Information shown.

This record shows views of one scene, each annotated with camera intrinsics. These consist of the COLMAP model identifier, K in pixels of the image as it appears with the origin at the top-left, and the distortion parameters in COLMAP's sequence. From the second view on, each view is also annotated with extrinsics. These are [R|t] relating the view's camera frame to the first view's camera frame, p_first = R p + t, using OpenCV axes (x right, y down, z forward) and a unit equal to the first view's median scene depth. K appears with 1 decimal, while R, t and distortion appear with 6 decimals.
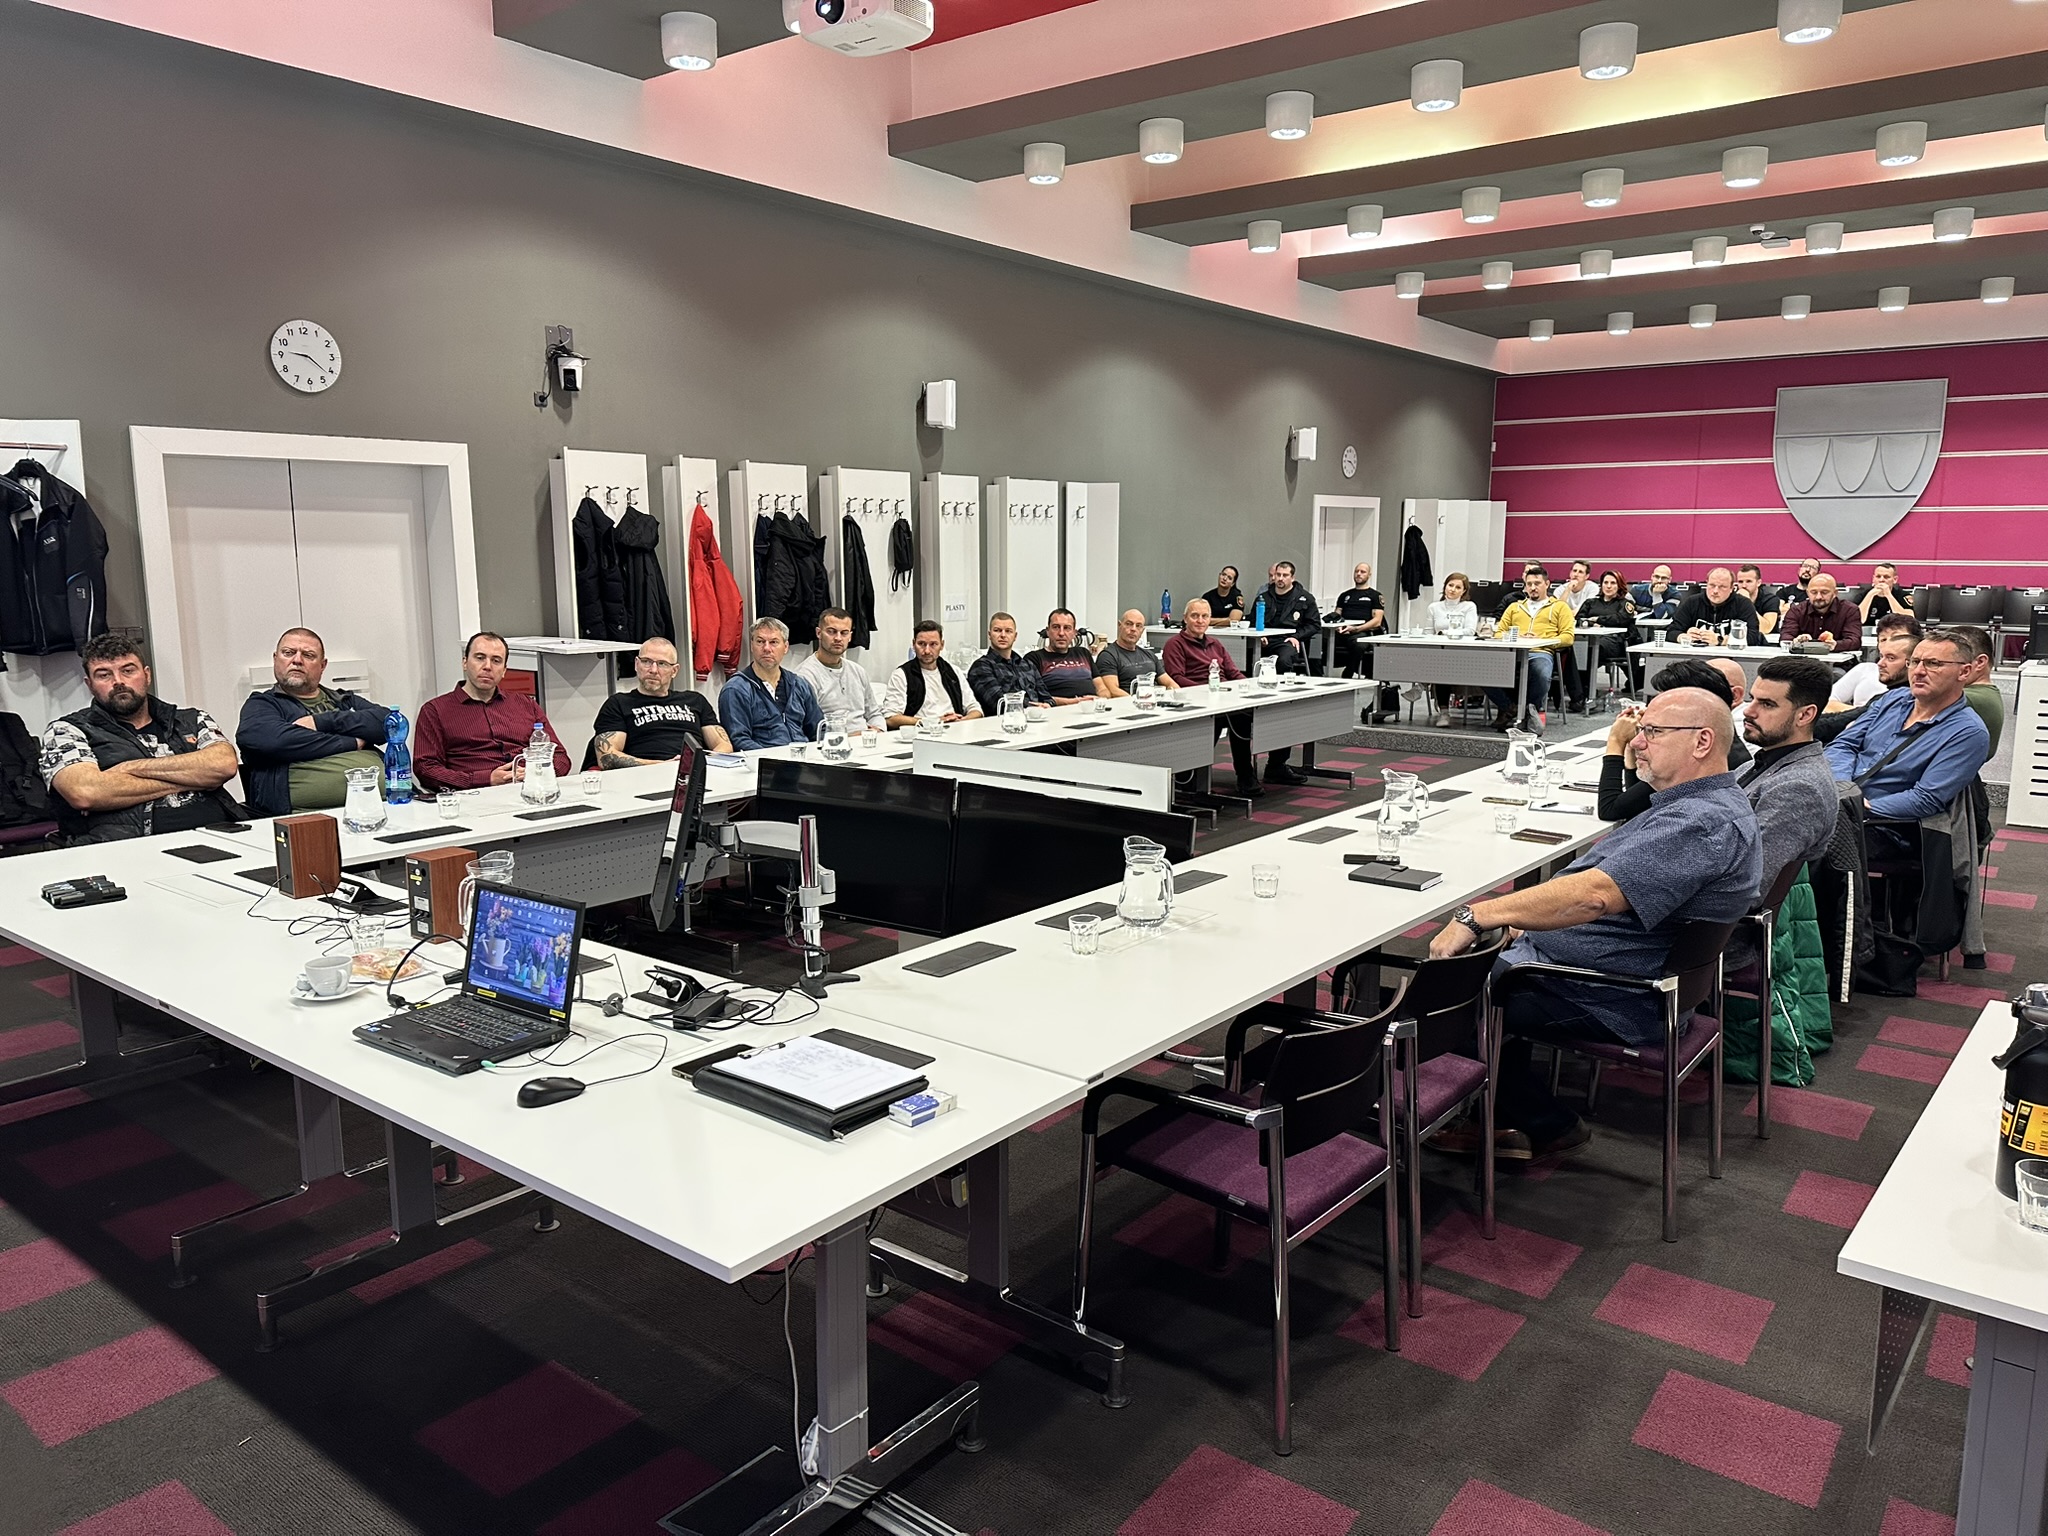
lens RADIAL K [[1428.2, 0, 1024.0], [0, 1428.2, 768.0], [0, 0, 1]] dist [-0.024227, -0.001197]
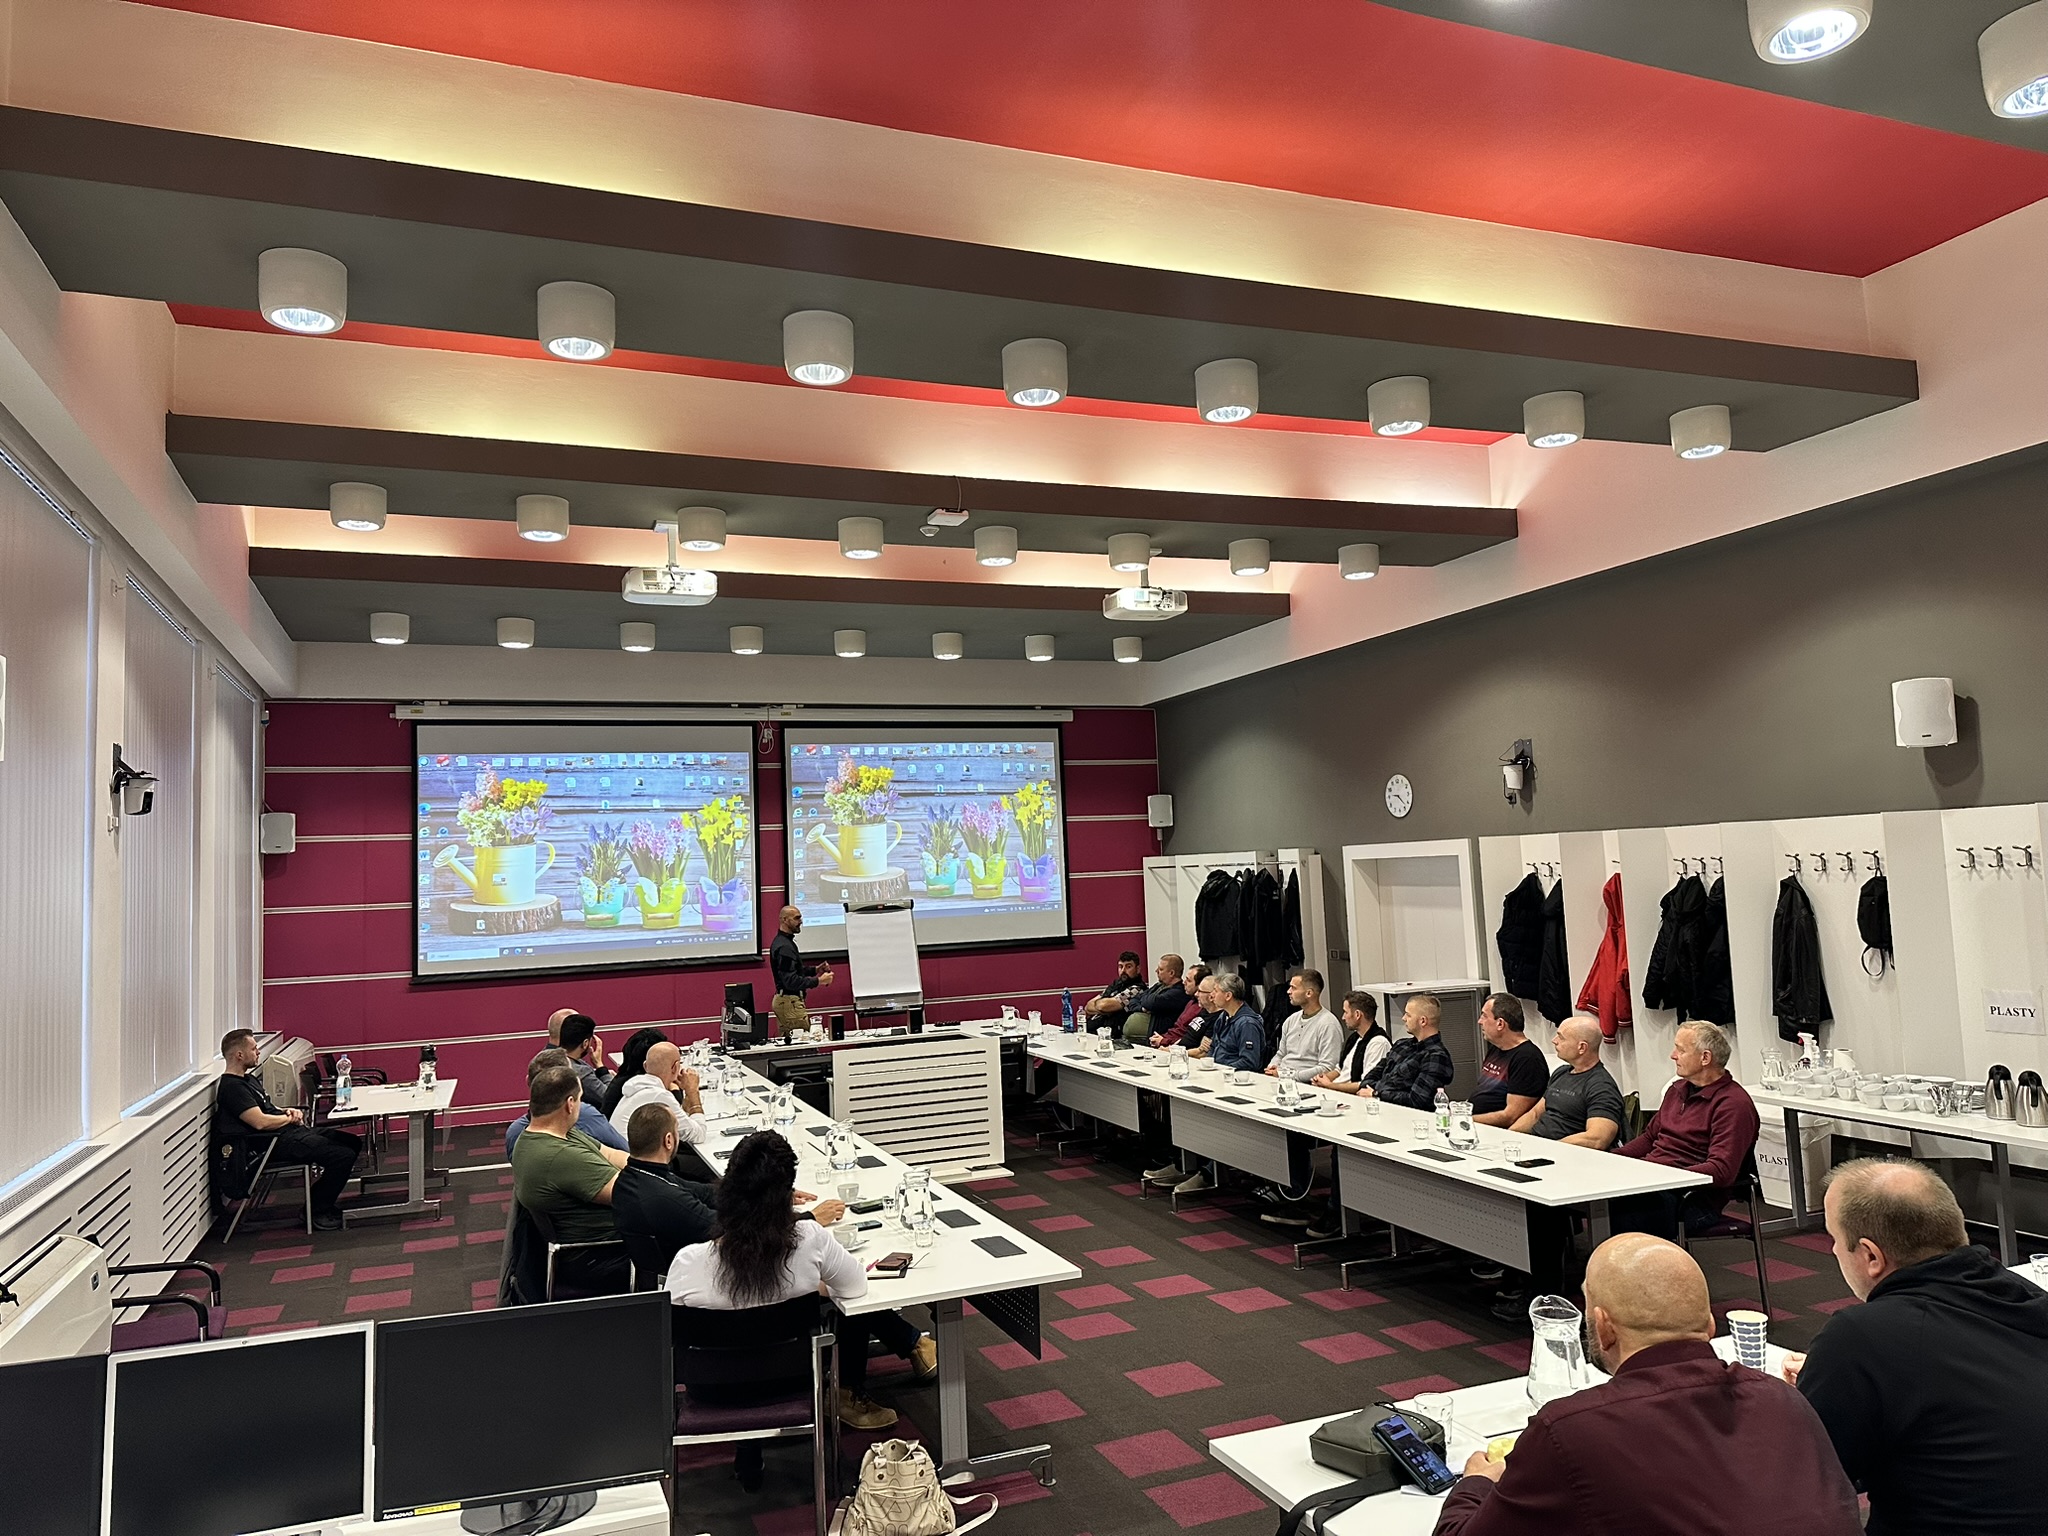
lens RADIAL K [[1428.2, 0, 1024.0], [0, 1428.2, 768.0], [0, 0, 1]] dist [-0.024227, -0.001197]
pose [[-0.500796, -0.052064, -0.863998, 1.005811], [-0.101396, 0.994845, -0.001178, -0.241496], [0.859606, 0.087016, -0.503494, 1.273603]]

Exercise aim.
Reproduce the data above verbatim, leaving out the pictures.

Solution below.
This record shows views of one scene, each annotated with camera intrinsics. These consist of the COLMAP model identifier, K in pixels of the image as it appears with the origin at the top-left, and the distortion parameters in COLMAP's sequence. From the second view on, each view is also annotated with extrinsics. These are [R|t] relating the view's camera frame to the first view's camera frame, p_first = R p + t, using OpenCV axes (x right, y down, z forward) and a unit equal to the first view's median scene depth. K appears with 1 decimal, while R, t and distortion appear with 6 decimals.
lens RADIAL K [[1428.2, 0, 1024.0], [0, 1428.2, 768.0], [0, 0, 1]] dist [-0.024227, -0.001197]
lens RADIAL K [[1428.2, 0, 1024.0], [0, 1428.2, 768.0], [0, 0, 1]] dist [-0.024227, -0.001197]
pose [[-0.500796, -0.052064, -0.863998, 1.005811], [-0.101396, 0.994845, -0.001178, -0.241496], [0.859606, 0.087016, -0.503494, 1.273603]]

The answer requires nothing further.